> [The data]
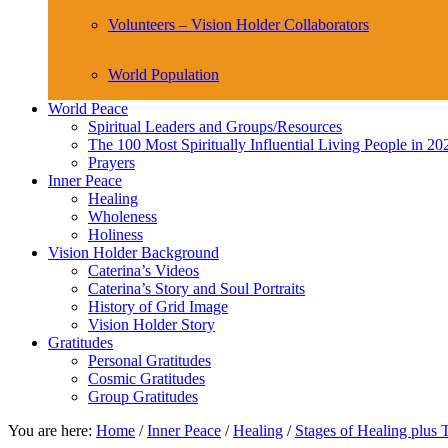
Volunteers – Vision Holder Collaborators
World Population
World Peace
Spiritual Leaders and Groups/Resources
The 100 Most Spiritually Influential Living People in 20
Prayers
Inner Peace
Healing
Wholeness
Holiness
Vision Holder Background
Caterina’s Videos
Caterina’s Story and Soul Portraits
History of Grid Image
Vision Holder Story
Gratitudes
Personal Gratitudes
Cosmic Gratitudes
Group Gratitudes
You are here:
Home
/
Inner Peace
/
Healing
/
Stages of Healing plus 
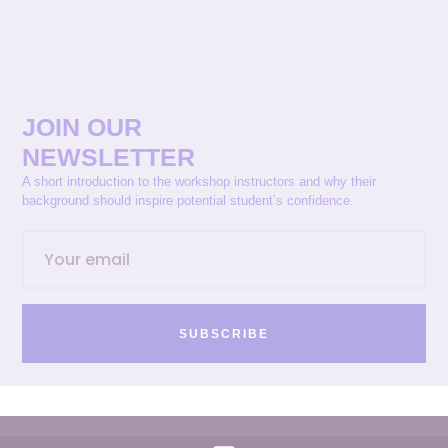
JOIN OUR
NEWSLETTER
A short introduction to the workshop instructors and why their
background should inspire potential student’s confidence.
SUBSCRIBE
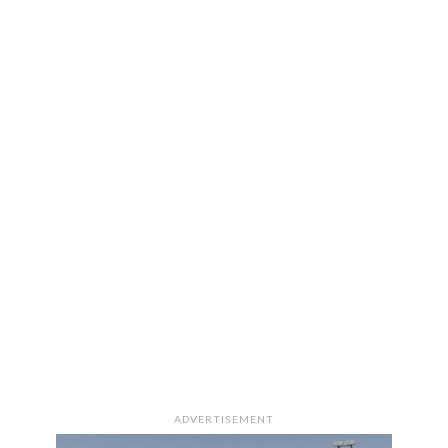
ADVERTISEMENT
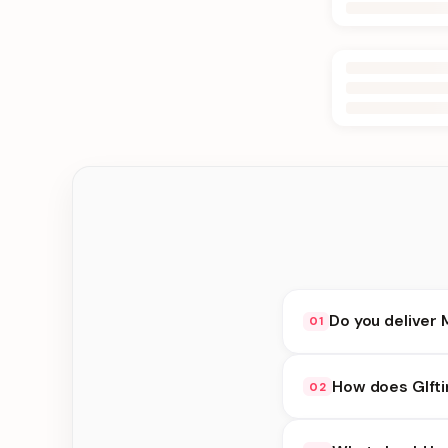
Do you deliver 
01
Yes. We deliver in K
How does GIfti
02
delivery at checkout.
GIfting Idea availabi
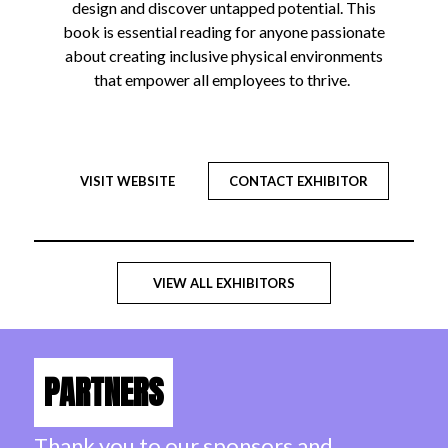
design and discover untapped potential. This
book is essential reading for anyone passionate
about creating inclusive physical environments
that empower all employees to thrive.
VISIT WEBSITE
CONTACT EXHIBITOR
VIEW ALL EXHIBITORS
PARTNERS
Thank you to our sponsors and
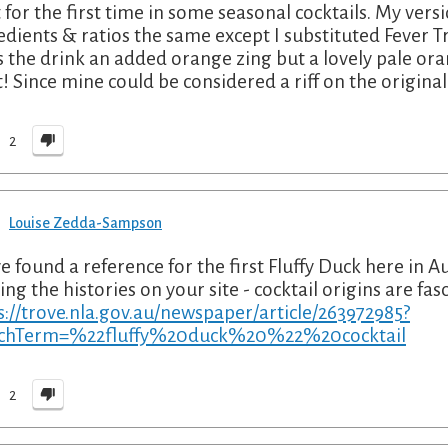
it for the first time in some seasonal cocktails. My vers
edients & ratios the same except I substituted Fever 
s the drink an added orange zing but a lovely pale or
t! Since mine could be considered a riff on the original I
2
Louise Zedda-Sampson
ve found a reference for the first Fluffy Duck here in Au
ing the histories on your site - cocktail origins are fa
s://trove.nla.gov.au/newspaper/article/263972985?
rchTerm=%22fluffy%20duck%20%22%20cocktail
2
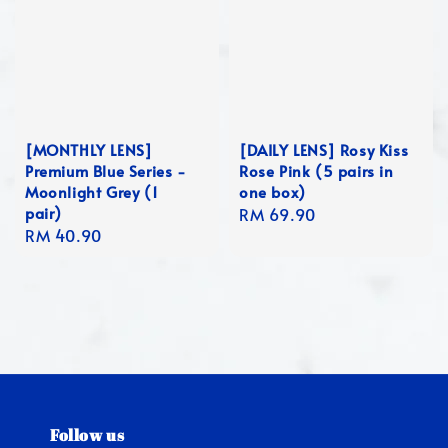
[MONTHLY LENS]
[DAILY LENS] Rosy Kiss
Premium Blue Series -
Rose Pink (5 pairs in
Moonlight Grey (1
one box)
pair)
Regular
RM 69.90
Regular
RM 40.90
price
price
Follow us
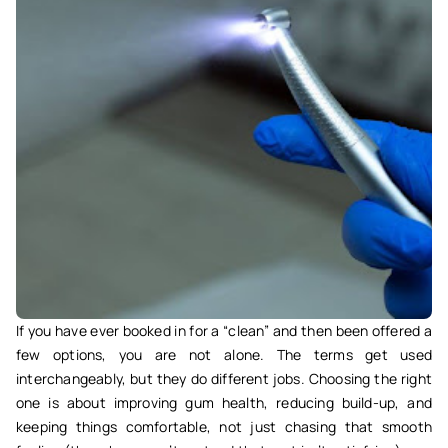
If you have ever booked in for a “clean” and then been offered a
few options, you are not alone. The terms get used
interchangeably, but they do different jobs. Choosing the right
one is about improving gum health, reducing build-up, and
keeping things comfortable, not just chasing that smooth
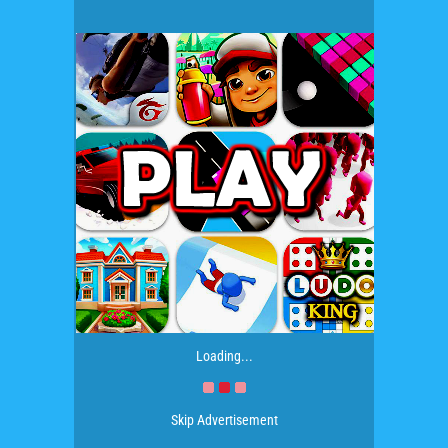
Loading...
Skip Advertisement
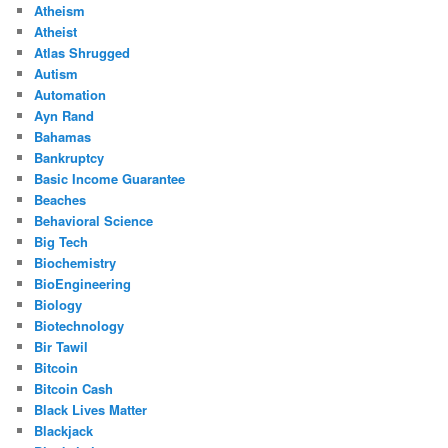
Atheism
Atheist
Atlas Shrugged
Autism
Automation
Ayn Rand
Bahamas
Bankruptcy
Basic Income Guarantee
Beaches
Behavioral Science
Big Tech
Biochemistry
BioEngineering
Biology
Biotechnology
Bir Tawil
Bitcoin
Bitcoin Cash
Black Lives Matter
Blackjack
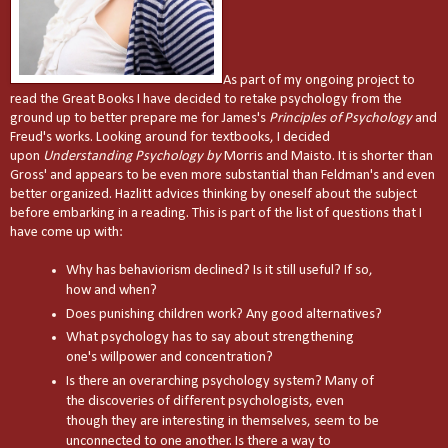
As part of my ongoing project to
read the Great Books I have decided to retake psychology from the
ground up to better prepare me for James's
Principles of Psychology
and
Freud's works. Looking around for textbooks, I decided
upon
Understanding Psychology by
Morris and Maisto. It is shorter than
Gross' and appears to be even more substantial than Feldman's and even
better organized. Hazlitt advices thinking by oneself about the subject
before embarking in a reading. This is part of the list of questions that I
have come up with:
Why has behaviorism declined? Is it still useful? If so,
how and when?
Does punishing children work? Any good alternatives?
What psychology has to say about strengthening
one's willpower and concentration?
Is there an overarching psychology system? Many of
the discoveries of different psychologists, even
though they are interesting in themselves, seem to be
unconnected to one another. Is there a way to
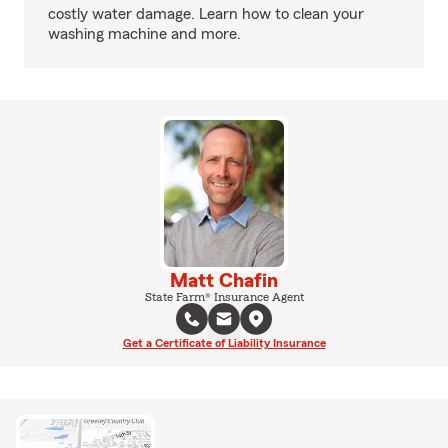
costly water damage. Learn how to clean your
washing machine and more.
Matt Chafin
State Farm® Insurance Agent
Get a Certificate of Liability Insurance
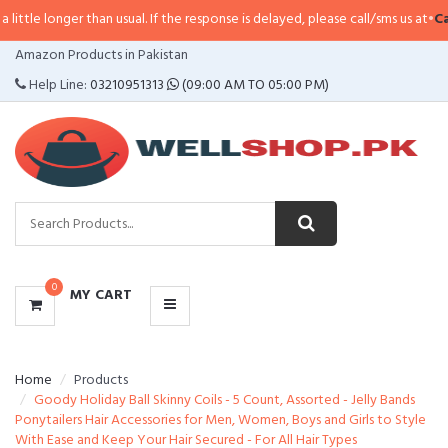
e longer than usual. If the response is delayed, please call/sms us at
•
Call/S
CATEGORIES
Amazon Products in Pakistan
MENU
Help Line:
03210951313
(09:00 AM TO 05:00 PM)
0
MY CART
Home
Products
Goody Holiday Ball Skinny Coils - 5 Count, Assorted - Jelly Bands
Ponytailers Hair Accessories for Men, Women, Boys and Girls to Style
With Ease and Keep Your Hair Secured - For All Hair Types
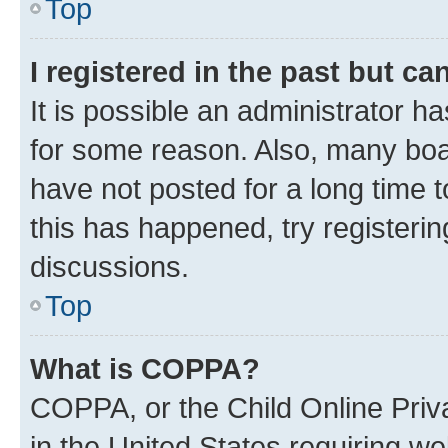
Top
I registered in the past but c
It is possible an administrator h
for some reason. Also, many boa
have not posted for a long time t
this has happened, try registeri
discussions.
Top
What is COPPA?
COPPA, or the Child Online Priva
in the United States requiring we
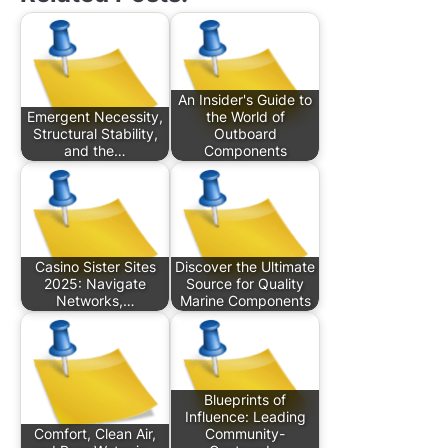
An Insider's Guide to
Emergent Necessity,
the World of
Structural Stability,
Outboard
and the…
Components
Casino Sister Sites
Discover the Ultimate
2025: Navigate
Source for Quality
Networks,…
Marine Components
Blueprints of
Influence: Leading
Comfort, Clean Air,
Community-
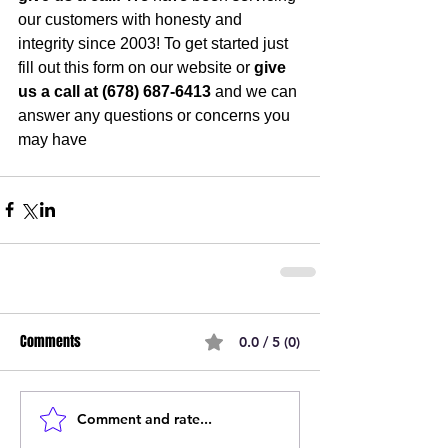
our customers with honesty and 
integrity since 2003! To get started just 
fill out this form on our website or 
give 
us a call at (678) 687-6413
 and we can 
answer any questions or concerns you 
may have
Comments
0.0 / 5 (0)
Comment and rate...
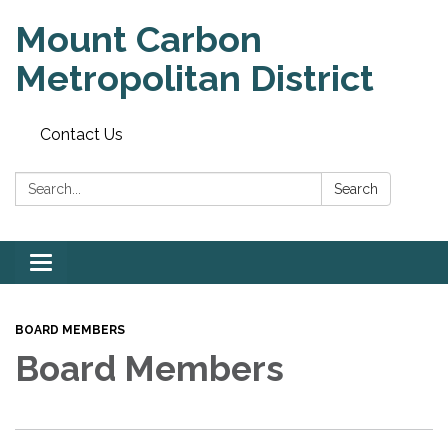
Mount Carbon
Metropolitan District
Contact Us
Search:
Search
Toggle
navigation
BOARD MEMBERS
Board Members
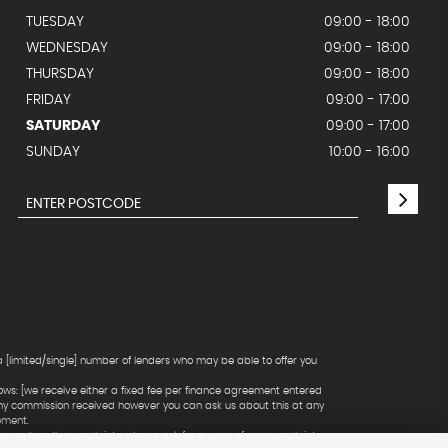
TUESDAY
09:00 - 18:00
WEDNESDAY
09:00 - 18:00
THURSDAY
09:00 - 18:00
FRIDAY
09:00 - 17:00
SATURDAY
09:00 - 17:00
SUNDAY
10:00 - 16:00
a [limited/single] number of lenders who may be able to offer you
ows: [we receive either a fixed fee per finance agreement entered
any commission received however you can ask us about this at any
ement.
ow we handle complaints, please ask for a copy of our complaints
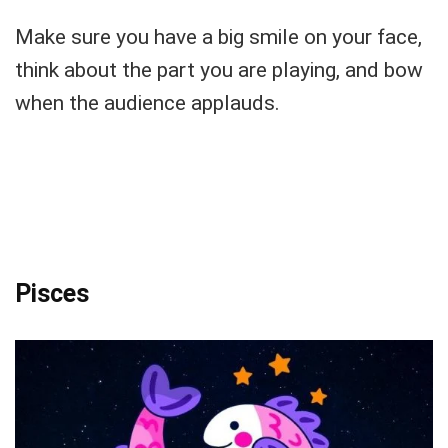
Make sure you have a big smile on your face,
think about the part you are playing, and bow
when the audience applauds.
Pisces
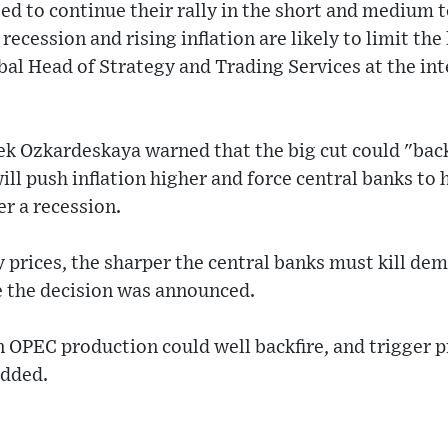
ted to continue their rally in the short and medium 
recession and rising inflation are likely to limit th
obal Head of Strategy and Trading Services at the in
ek Ozkardeskaya warned that the big cut could "back
will push inflation higher and force central banks to 
er a recession.
 prices, the sharper the central banks must kill dem
e the decision was announced.
n OPEC production could well backfire, and trigger pr
added.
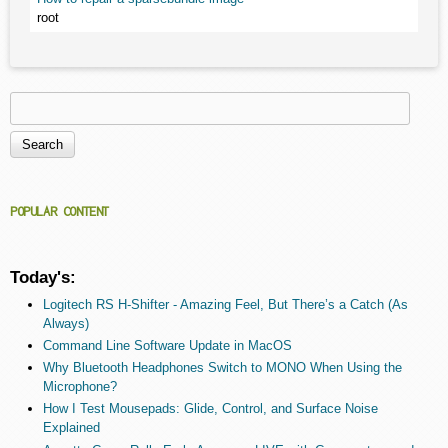
root
Search
Search form
POPULAR CONTENT
Today's:
Logitech RS H-Shifter - Amazing Feel, But There’s a Catch (As
Always)
Command Line Software Update in MacOS
Why Bluetooth Headphones Switch to MONO When Using the
Microphone?
How I Test Mousepads: Glide, Control, and Surface Noise
Explained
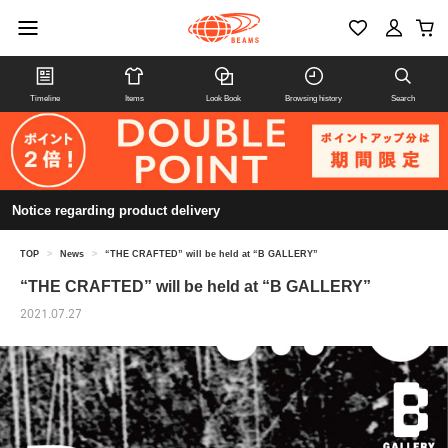
Timeline
Items
Look Book
Browsing history
Search
Notice regarding product delivery
TOP
>
News
>
“THE CRAFTED” will be held at “B GALLERY”
“THE CRAFTED” will be held at “B GALLERY”
2021.07.27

> [The task] What is needed is an exact copy of the records above, with no pictures in it.

> [Answer area]
Volunteers – Vision Holder Collaborators
World Population
World Peace
Spiritual Leaders and Groups/Resources
The 100 Most Spiritually Influential Living People in 20
Prayers
Inner Peace
Healing
Wholeness
Holiness
Vision Holder Background
Caterina’s Videos
Caterina’s Story and Soul Portraits
History of Grid Image
Vision Holder Story
Gratitudes
Personal Gratitudes
Cosmic Gratitudes
Group Gratitudes
You are here:
Home
/
Inner Peace
/
Healing
/
Stages of Healing plus 
JOIN OUR
NEWSLETTER
A short introduction to the workshop instructors and why their
background should inspire potential student’s confidence.
SUBSCRIBE
ADVERTISEMENT
Do you deliver 
01
Yes. We deliver in K
How does GIfti
02
delivery at checkout.
GIfting Idea availabi
design and discover untapped potential. This
book is essential reading for anyone passionate
about creating inclusive physical environments
that empower all employees to thrive.
VISIT WEBSITE
CONTACT EXHIBITOR
VIEW ALL EXHIBITORS
PARTNERS
Thank you to our sponsors and
it for the first time in some seasonal cocktails. My vers
edients & ratios the same except I substituted Fever 
s the drink an added orange zing but a lovely pale or
t! Since mine could be considered a riff on the original I
2
Louise Zedda-Sampson
ve found a reference for the first Fluffy Duck here in Au
ing the histories on your site - cocktail origins are fa
s://trove.nla.gov.au/newspaper/article/263972985?
rchTerm=%22fluffy%20duck%20%22%20cocktail
2
[MONTHLY LENS]
[DAILY LENS] Rosy Kiss
Premium Blue Series -
Rose Pink (5 pairs in
Moonlight Grey (1
one box)
pair)
Regular
RM 69.90
Regular
RM 40.90
price
price
Follow us
If you have ever booked in for a “clean” and then been offered a
few options, you are not alone. The terms get used
interchangeably, but they do different jobs. Choosing the right
one is about improving gum health, reducing build-up, and
keeping things comfortable, not just chasing that smooth
Loading...
Skip Advertisement
Atheism
Atheist
Atlas Shrugged
Autism
Automation
Ayn Rand
Bahamas
Bankruptcy
Basic Income Guarantee
Beaches
Behavioral Science
Big Tech
Biochemistry
BioEngineering
Biology
Biotechnology
Bir Tawil
Bitcoin
Bitcoin Cash
Black Lives Matter
Blackjack
As part of my ongoing project to
read the Great Books I have decided to retake psychology from the
ground up to better prepare me for James's
Principles of Psychology
and
Freud's works. Looking around for textbooks, I decided
upon
Understanding Psychology by
Morris and Maisto. It is shorter than
Gross' and appears to be even more substantial than Feldman's and even
better organized. Hazlitt advices thinking by oneself about the subject
before embarking in a reading. This is part of the list of questions that I
have come up with:
Why has behaviorism declined? Is it still useful? If so,
how and when?
Does punishing children work? Any good alternatives?
What psychology has to say about strengthening
one's willpower and concentration?
Is there an overarching psychology system? Many of
the discoveries of different psychologists, even
though they are interesting in themselves, seem to be
unconnected to one another. Is there a way to
costly water damage. Learn how to clean your
washing machine and more.
Matt Chafin
State Farm® Insurance Agent
Get a Certificate of Liability Insurance
e longer than usual. If the response is delayed, please call/sms us at
•
Call/S
CATEGORIES
Amazon Products in Pakistan
MENU
Help Line:
03210951313
(09:00 AM TO 05:00 PM)
0
MY CART
Home
Products
Goody Holiday Ball Skinny Coils - 5 Count, Assorted - Jelly Bands
Ponytailers Hair Accessories for Men, Women, Boys and Girls to Style
With Ease and Keep Your Hair Secured - For All Hair Types
Top
I registered in the past but c
It is possible an administrator h
for some reason. Also, many boa
have not posted for a long time t
this has happened, try registeri
discussions.
Top
What is COPPA?
COPPA, or the Child Online Priva
in the United States requiring we
An Insider's Guide to
Emergent Necessity,
the World of
Structural Stability,
Outboard
and the…
Components
Casino Sister Sites
Discover the Ultimate
2025: Navigate
Source for Quality
Networks,…
Marine Components
Blueprints of
Influence: Leading
Comfort, Clean Air,
Community-
our customers with honesty and 
integrity since 2003! To get started just 
fill out this form on our website or 
give 
us a call at (678) 687-6413
 and we can 
answer any questions or concerns you 
may have
Comments
0.0 / 5 (0)
Comment and rate...
Mount Carbon
Metropolitan District
Contact Us
Search:
Search
Toggle
navigation
BOARD MEMBERS
Board Members
TUESDAY
09:00 - 18:00
WEDNESDAY
09:00 - 18:00
THURSDAY
09:00 - 18:00
FRIDAY
09:00 - 17:00
SATURDAY
09:00 - 17:00
SUNDAY
10:00 - 16:00
a [limited/single] number of lenders who may be able to offer you
ows: [we receive either a fixed fee per finance agreement entered
any commission received however you can ask us about this at any
ement.
ow we handle complaints, please ask for a copy of our complaints
Make sure you have a big smile on your face,
think about the part you are playing, and bow
when the audience applauds.
Pisces
ted to continue their rally in the short and medium 
recession and rising inflation are likely to limit th
obal Head of Strategy and Trading Services at the in
ek Ozkardeskaya warned that the big cut could "back
will push inflation higher and force central banks to 
er a recession.
 prices, the sharper the central banks must kill dem
e the decision was announced.
n OPEC production could well backfire, and trigger pr
added.
root
Search
Search form
POPULAR CONTENT
Today's:
Logitech RS H-Shifter - Amazing Feel, But There’s a Catch (As
Always)
Command Line Software Update in MacOS
Why Bluetooth Headphones Switch to MONO When Using the
Microphone?
How I Test Mousepads: Glide, Control, and Surface Noise
Explained
Timeline
Items
Look Book
Browsing history
Search
Notice regarding product delivery
TOP
>
News
>
“THE CRAFTED” will be held at “B GALLERY”
“THE CRAFTED” will be held at “B GALLERY”
2021.07.27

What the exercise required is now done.